Il quartetto francese ricorda sin dal nome la sua duplice natura, che coniuga il repertorio di Otto e Novecento a un assiduo lavoro sulla musica contemporanea: Diotima, con riferimento alle liriche di Friedrich Hölderlin, scelte poi da Luigi Nono per il titolo del quartetto che è tra i più significativi capolavori del repertorio di musica d’oggi per questo organico. Nel concerto di lunedì 30 maggio alle ore 20 al Teatro alla Scala è in programma la prima esecuzione italiana di Unbreathed per quartetto d’archi di Rebecca Saunders, lavoro pensato come un discorso musicale al negativo, “interiore, trattenuto, non respirato (unbreathed), occulto, segreto”, come suggeriscono le citazioni in epigrafe.
A preludio dell’allestimento scaligero dell’opera The Tempest, il Quatuor Diotima e il clarinettista Mark Simpson presentano in prima italiana Alchymia per clarinetto e archi di Thomas Adès (co-commissione di Kings Place, Quatuor Diotima, Bozar, Festival d’Aix-en-Provence, Milano Musica, NDR das neue werk, Muziekgebouw aan’t IJ). Alchymia trae ispirazione dal mondo alchemico dell’Inghilterra a cavallo tra XVI e XVII secolo e si articola in quattro movimenti presentati con precisi riferimenti letterari e musicali e descritti dal compositore come “quattro fili che si dipartono dal mondo alchemico della Londra elisabettiana”.
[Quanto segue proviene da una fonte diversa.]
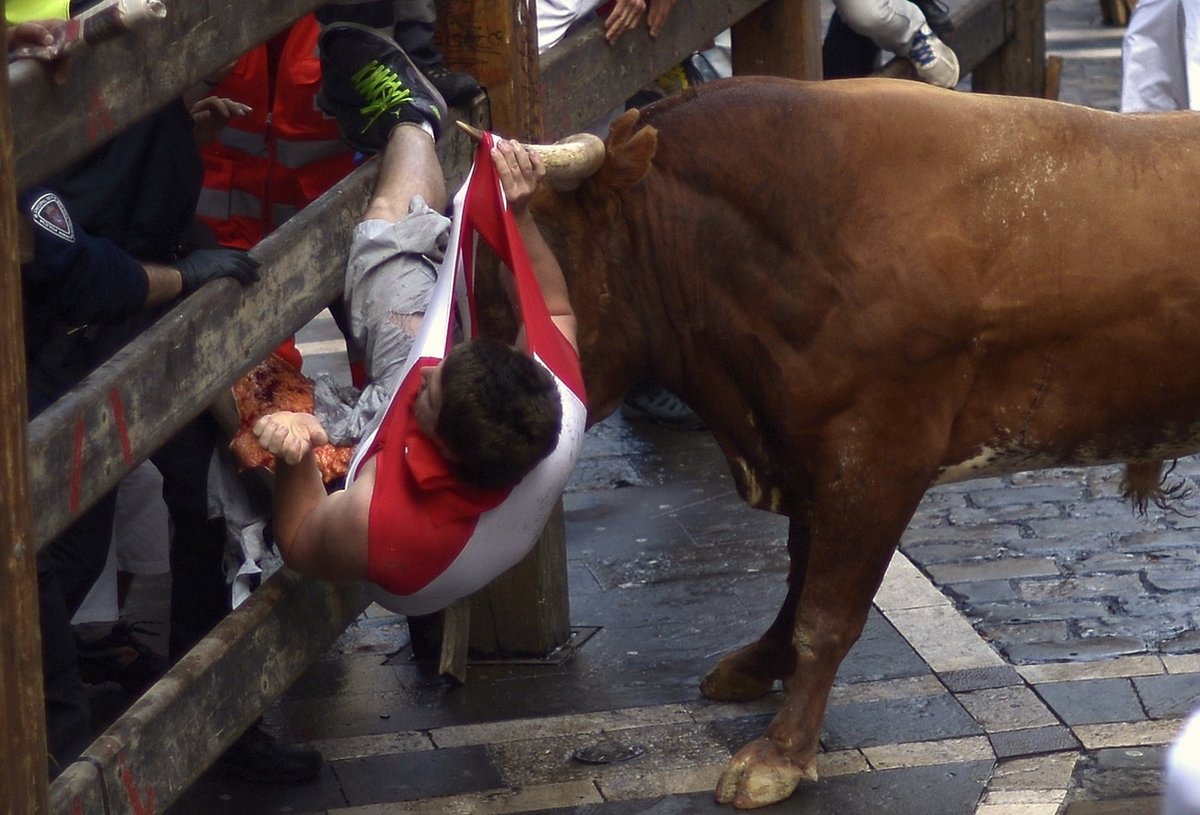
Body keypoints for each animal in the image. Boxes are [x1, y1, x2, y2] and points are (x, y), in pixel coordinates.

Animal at [511, 78, 1200, 811]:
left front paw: (780, 753)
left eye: (531, 267)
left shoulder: (876, 456)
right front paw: (761, 662)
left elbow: (827, 610)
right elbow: (798, 574)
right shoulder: (806, 449)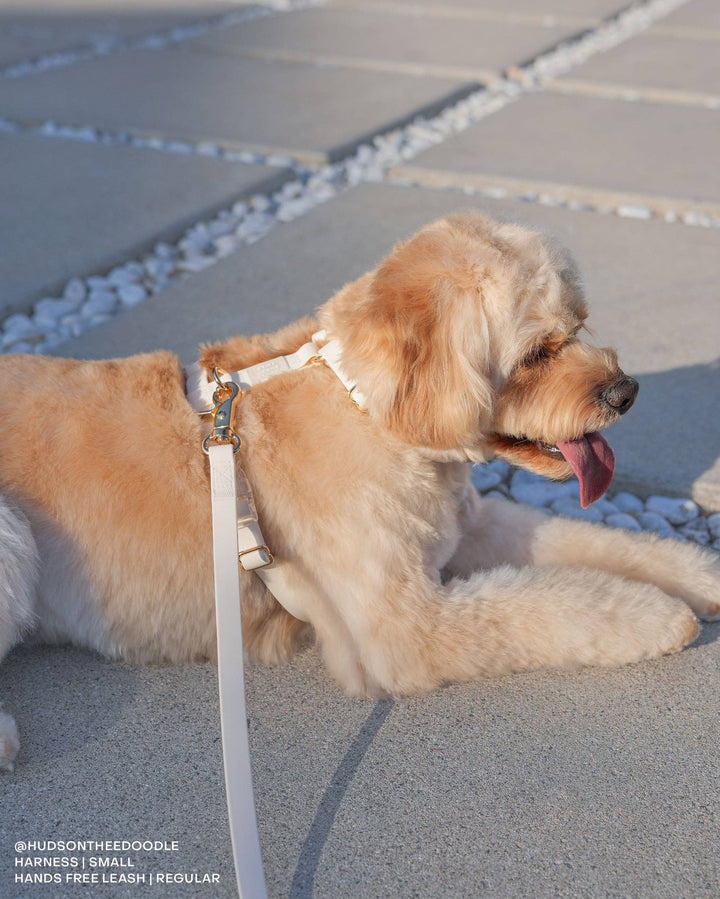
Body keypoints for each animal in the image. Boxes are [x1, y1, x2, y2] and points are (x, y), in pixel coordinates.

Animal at [1, 209, 720, 768]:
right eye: (537, 353)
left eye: (579, 324)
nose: (626, 391)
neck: (370, 412)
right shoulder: (401, 628)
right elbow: (546, 606)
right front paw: (653, 614)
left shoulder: (469, 525)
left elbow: (597, 546)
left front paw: (695, 575)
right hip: (12, 531)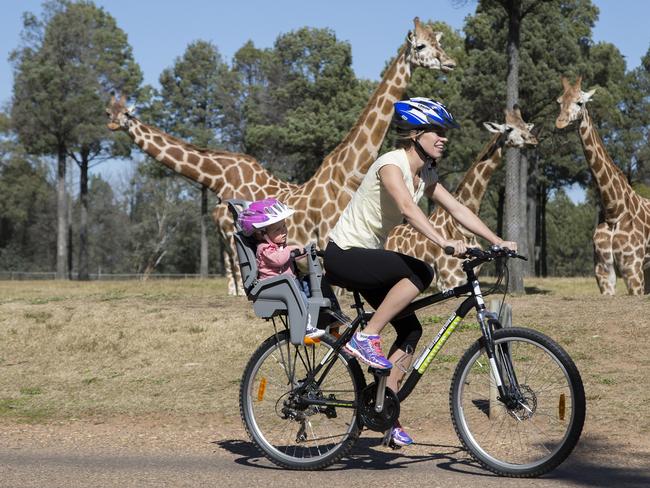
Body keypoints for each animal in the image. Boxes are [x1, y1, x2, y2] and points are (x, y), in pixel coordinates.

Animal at [552, 76, 648, 294]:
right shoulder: (604, 272)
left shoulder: (633, 269)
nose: (560, 122)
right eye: (559, 101)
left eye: (580, 102)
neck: (614, 210)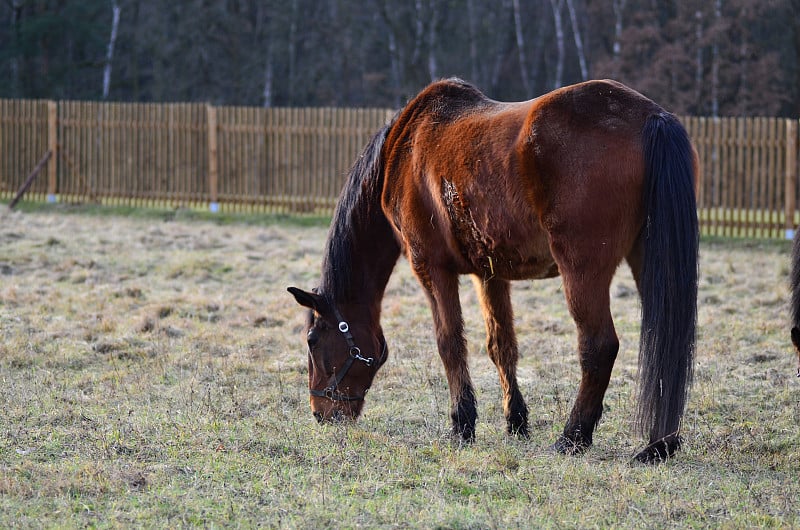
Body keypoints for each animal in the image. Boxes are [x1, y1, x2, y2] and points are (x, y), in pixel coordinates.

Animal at [290, 78, 700, 462]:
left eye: (313, 340)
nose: (321, 413)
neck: (404, 148)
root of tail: (651, 116)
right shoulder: (489, 273)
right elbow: (501, 346)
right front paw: (515, 422)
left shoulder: (432, 269)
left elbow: (449, 343)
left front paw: (462, 425)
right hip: (649, 263)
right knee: (666, 341)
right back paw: (660, 445)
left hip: (583, 271)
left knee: (599, 346)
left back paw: (574, 437)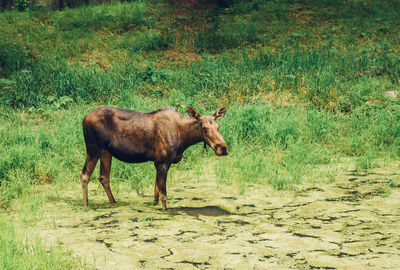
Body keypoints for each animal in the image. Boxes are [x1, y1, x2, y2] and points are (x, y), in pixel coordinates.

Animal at [79, 106, 228, 211]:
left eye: (218, 126)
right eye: (204, 127)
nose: (223, 148)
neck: (184, 139)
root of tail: (83, 119)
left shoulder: (160, 162)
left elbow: (156, 192)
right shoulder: (162, 162)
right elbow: (163, 196)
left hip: (106, 151)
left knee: (103, 177)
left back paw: (113, 202)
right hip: (93, 148)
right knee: (84, 174)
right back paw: (86, 206)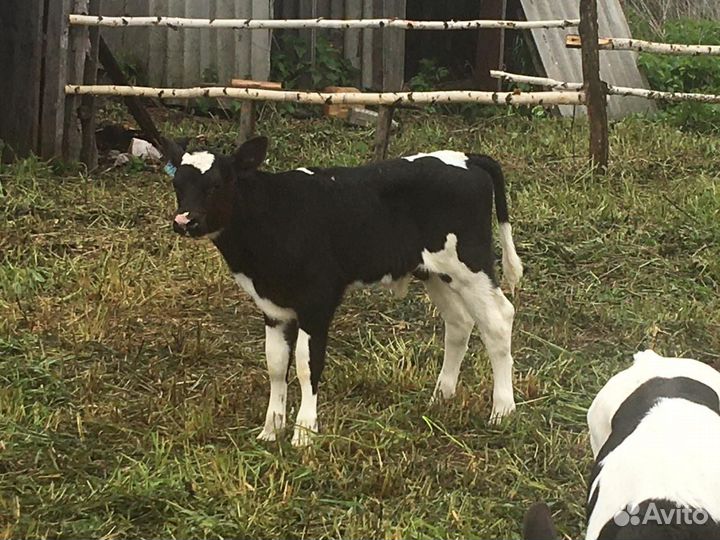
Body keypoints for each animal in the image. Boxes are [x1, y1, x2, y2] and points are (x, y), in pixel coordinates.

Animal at [163, 136, 524, 448]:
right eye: (178, 185)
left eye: (216, 185)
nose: (184, 221)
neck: (275, 213)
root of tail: (467, 158)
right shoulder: (273, 308)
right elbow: (276, 364)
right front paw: (271, 430)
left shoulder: (317, 301)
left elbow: (307, 365)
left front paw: (304, 433)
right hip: (435, 272)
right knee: (460, 322)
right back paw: (441, 396)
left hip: (471, 265)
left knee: (497, 320)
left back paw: (503, 410)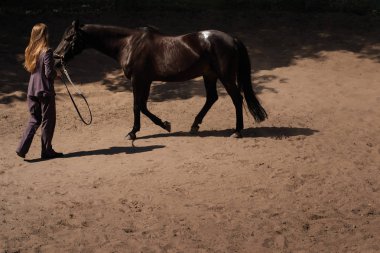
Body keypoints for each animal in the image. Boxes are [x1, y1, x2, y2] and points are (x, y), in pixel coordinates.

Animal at [53, 20, 268, 140]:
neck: (129, 44)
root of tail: (232, 39)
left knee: (237, 99)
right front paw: (165, 124)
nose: (55, 59)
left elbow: (137, 106)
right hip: (209, 75)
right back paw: (195, 125)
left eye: (69, 38)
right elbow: (143, 106)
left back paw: (237, 131)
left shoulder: (138, 80)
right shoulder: (146, 81)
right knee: (212, 98)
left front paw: (133, 132)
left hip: (225, 76)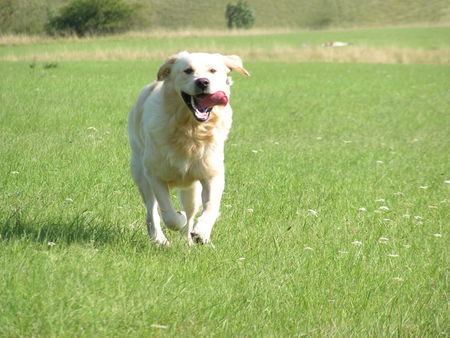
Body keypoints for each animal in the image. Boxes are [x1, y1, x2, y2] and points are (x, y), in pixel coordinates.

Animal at [127, 50, 250, 246]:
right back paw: (159, 239)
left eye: (212, 70)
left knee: (191, 213)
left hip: (192, 190)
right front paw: (178, 218)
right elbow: (167, 213)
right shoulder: (155, 175)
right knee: (152, 211)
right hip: (141, 174)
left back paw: (188, 241)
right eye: (188, 70)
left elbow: (211, 206)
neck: (191, 130)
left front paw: (202, 232)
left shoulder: (212, 174)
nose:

A conclusione del concerto la radicalità dell’ultimo quartetto di Ludwig van Beethoven, il Quartetto per archi n. 16 in fa maggiore op. 135.
Il concerto è preceduto alle ore 19 da una conversazione con Gianluigi Mattietti al Ridotto dei Palchi “A. Toscanini”
Milano Musica e il Teatro alla Scala, insieme agli artisti ospiti del festival, dedicano i concerti alla pace e ai valori democratici di umanità, fratellanza e solidarietà tra i popoli. Il 10% degli incassi di tutto il Festival sarà destinato al Fondo #MilanoAiutaUcraina promosso da Fondazione di Comunità Milano onlus.